Frequency of evaluations • Twice a year for provisional teachers; every five years for career teachers.

Student achievement data used to measure teacher performance? • No.

Ratings • Satisfactory or unsatisfactory.

Number of teachers dismissed in 2009-10 • 25 to 35.

Davis

Enrollment • 65,452

Frequency of evaluations • Twice a year for provisional teachers; annually for career teachers.

Student achievement data used to measure teacher performance? • Yes, annually for provisional educators and every four years for career teachers.

Ratings • Unsatisfactory, needs attention or well functioning.

Number of teachers dismissed last year • Unknown. District says it doesn't keep track.

Alpine

Enrollment • 64,351

Frequency of evaluations • Twice a year for provisional teachers; every three years for career teachers.

Student achievement data used to measure teacher performance? • No.

Ratings • Scale of 1 to 5.

Number of teachers dismissed last year • 18.

Jordan

Enrollment • 48,411

Frequency of evaluations • Twice a year for provisional teachers; every three years for career teachers.

Student achievement data used to measure teacher performance? • No.

Ratings • Met standard or did not meet standard.

Number of teachers dismissed last year • 30.

Canyons

Enrollment • 33,184

Frequency of evaluations • Twice a year for provisional teachers; every three years for career teachers.

Student achievement data used to measure teacher performance? • No.

Ratings • Met standard or did not meet standard.

Number of teachers dismissed last year • 15. Utah has value-added data on teachers but doesn't share it

Utah's State Office of Education (USOE) recently started running a newly designed data reporting site for teachers and administrators that includes testing data by student, class, grade, school, district and state. It's possible to see classroom performance of teachers over time, though they are identified by ID number, not name, said John Jesse, USOE's director of assessment and accountability at the state office.

But only educators have access to the site — not parents. In fact, last spring's state test results aren't available by school at all on the state office's website. USOE had published those results each year on its website but has stopped since a new law passed earlier this year suspended the state's U-PASS accountability system.

Education officials have said the new site is not available to the public for lack of money to buy anexpanded software license — an expense of about $240,000 a year.

"It's a significant increased cost," said State Superintendent Larry Shumway at a State Board of Education meeting in September.

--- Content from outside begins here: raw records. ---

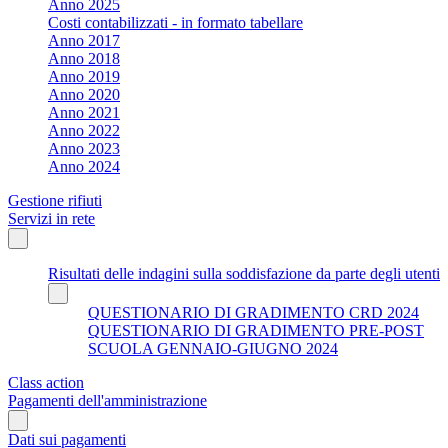
Anno 2025
Costi contabilizzati - in formato tabellare
Anno 2017
Anno 2018
Anno 2019
Anno 2020
Anno 2021
Anno 2022
Anno 2023
Anno 2024
Gestione rifiuti
Servizi in rete
Risultati delle indagini sulla soddisfazione da parte degli utenti
QUESTIONARIO DI GRADIMENTO CRD 2024
QUESTIONARIO DI GRADIMENTO PRE-POST
SCUOLA GENNAIO-GIUGNO 2024
Class action
Pagamenti dell'amministrazione
Dati sui pagamenti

But Sen. Howard Stephenson, R-Draper, said the data should be available to everyone. Stephenson co-sponsored a bill that passed in 2009 to make state test data, by class, available to the public.

"The student privacy needs to be protected, but anyone else who works in the system we ought to be revealing their efforts," Stephenson said.

"I think parents have a right to know that information," Stephenson said. "It shouldn't be something that is kept internal because what we find is there is the dance of the lemons in which teachers are transferred from school to school every few years after people get so upset they demand a change."

He said lawmakers would likely support funding to make that data public.